Sharon Tate was the most famous victim of the Manson murders and her horrific death at 8 months pregnant left her family - parents Doris and Paul (PJ), and kid sisters Debra and Patti - utterly bereft.
The book exposes the heartbreaking reality of losing a family member to murder. There's the often unjust justice system; the strain on familial relationships; and the ripple effect down generations. The stories are moving and confronting. We read about the tenacious Doris Tate facing her daughter's killer in a parole hearing; the fights to remove one killer's influence in prison and his conjugal visits; and the private writings of PJ, Doris, and Patti. More families should write books that chronicle the reality of violent crime; perhaps then the justice system will focus less on prisoner's rights and more on victim's rights.
However there is a responsibility when documenting real crime, to be both factual and sensitive out of deference to the magnitude of the crime and respect for its surviving victims.
Restless Souls is certainly marketed as a factual account of a family's tragedy. However, Alisa Statman has by her own admission taken poetic license and the reader is left unaware of when the Tate's actual words stop and Alisa's recount or imagining begins. This may not be important to the reader so long as the message is strong, but I imagine it would be very important to those whose lives were defined by the tragedy and the post-trauma it induces.
The story does not speak for the Tate family as a whole - a notable omission is the only surviving member, Sharon's sister Debra Tate.
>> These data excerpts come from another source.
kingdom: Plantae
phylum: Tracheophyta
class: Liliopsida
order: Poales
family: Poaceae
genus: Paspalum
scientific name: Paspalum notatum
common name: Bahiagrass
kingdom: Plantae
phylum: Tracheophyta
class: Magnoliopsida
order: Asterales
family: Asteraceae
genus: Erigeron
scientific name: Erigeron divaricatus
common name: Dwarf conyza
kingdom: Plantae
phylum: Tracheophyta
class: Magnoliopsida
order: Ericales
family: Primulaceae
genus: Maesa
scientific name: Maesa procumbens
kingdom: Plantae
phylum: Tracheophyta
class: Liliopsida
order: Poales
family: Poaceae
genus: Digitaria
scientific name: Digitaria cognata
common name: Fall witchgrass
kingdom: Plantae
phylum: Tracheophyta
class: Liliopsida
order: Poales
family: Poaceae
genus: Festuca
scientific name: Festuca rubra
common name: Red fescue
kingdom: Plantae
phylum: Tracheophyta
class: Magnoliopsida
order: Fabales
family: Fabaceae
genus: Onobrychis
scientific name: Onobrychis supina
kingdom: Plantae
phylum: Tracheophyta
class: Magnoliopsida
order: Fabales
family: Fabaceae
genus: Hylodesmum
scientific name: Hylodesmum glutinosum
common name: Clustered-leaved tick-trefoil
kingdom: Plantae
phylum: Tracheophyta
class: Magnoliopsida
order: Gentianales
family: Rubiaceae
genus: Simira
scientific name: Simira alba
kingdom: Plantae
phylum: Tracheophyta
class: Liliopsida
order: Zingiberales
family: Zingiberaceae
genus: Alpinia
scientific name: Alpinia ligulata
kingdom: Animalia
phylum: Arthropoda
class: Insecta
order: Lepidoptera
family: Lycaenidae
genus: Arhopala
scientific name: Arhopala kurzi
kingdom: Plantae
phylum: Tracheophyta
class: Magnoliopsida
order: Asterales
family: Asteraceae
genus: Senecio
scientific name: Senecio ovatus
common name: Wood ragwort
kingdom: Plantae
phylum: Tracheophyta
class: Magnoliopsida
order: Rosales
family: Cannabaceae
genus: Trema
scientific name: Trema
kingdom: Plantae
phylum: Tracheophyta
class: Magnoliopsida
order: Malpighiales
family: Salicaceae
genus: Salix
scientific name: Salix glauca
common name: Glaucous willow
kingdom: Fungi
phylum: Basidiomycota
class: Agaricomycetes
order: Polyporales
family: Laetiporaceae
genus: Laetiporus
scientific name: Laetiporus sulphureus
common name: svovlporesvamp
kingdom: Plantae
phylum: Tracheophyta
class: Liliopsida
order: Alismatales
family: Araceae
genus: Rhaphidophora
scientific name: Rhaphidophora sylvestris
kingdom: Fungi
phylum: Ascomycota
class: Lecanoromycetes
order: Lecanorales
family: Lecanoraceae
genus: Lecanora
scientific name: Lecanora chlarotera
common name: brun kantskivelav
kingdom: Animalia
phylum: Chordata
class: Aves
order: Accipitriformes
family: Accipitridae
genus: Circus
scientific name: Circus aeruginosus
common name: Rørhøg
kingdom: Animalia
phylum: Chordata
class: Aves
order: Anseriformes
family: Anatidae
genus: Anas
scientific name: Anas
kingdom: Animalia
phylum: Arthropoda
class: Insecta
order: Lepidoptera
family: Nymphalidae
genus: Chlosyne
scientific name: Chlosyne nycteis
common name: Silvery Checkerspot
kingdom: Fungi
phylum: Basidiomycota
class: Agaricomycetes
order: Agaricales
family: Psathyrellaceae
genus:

Debra released a statement on the Tate Family Legacy site, of which she is guardian, outlining her concerns with the accuracy of the book.
It is worth remembering here that Debra and Patti both lost their sister and unborn nephew to slaughter, and their parents to an abyss of grief. By Doris' own admission, she checked out mentally and didn't `come back' for 10 years, when a Manson murderer was up for parole and she was galvanised into action. No-one can blame her for her reaction to her daughter and grandson's horrific deaths, and nor can anyone understand the effect her absence had on the two young girls left behind. It's a monstrous situation that further highlights the insidious effects of senseless murder.
I would expect a professional author writing about the subject, to have an appreciation of this.
Instead, she has submitted disturbing, extremely personal and out-of-context attacks on Debra, on this very site. They were a clear breach of Amazon rules and were eventually deleted.
Additionally, Alisa Statman aligns herself with a blogger named 'Col Scott'. His blog - to which Alisa feeds Tate family information/documents and contributes comments - is pornographic, abusive, and it viciously attacks Debra Tate and others in the manner of a schoolyard bully inciting a mob. It is the last place on earth I would associate with victim's advocacy. One can only imagine how the deceased Tates would react to having their name and their memoirs besmirched by association with such a base, venomous forum - aided and abetted by Alisa Statman.
I believe that conduct such as this compromises Alisa's trusted position as a chronicler of victims' struggles with the aftermath of murder.
In short: this book's worthy message is sadly diluted by the conduct of the messenger.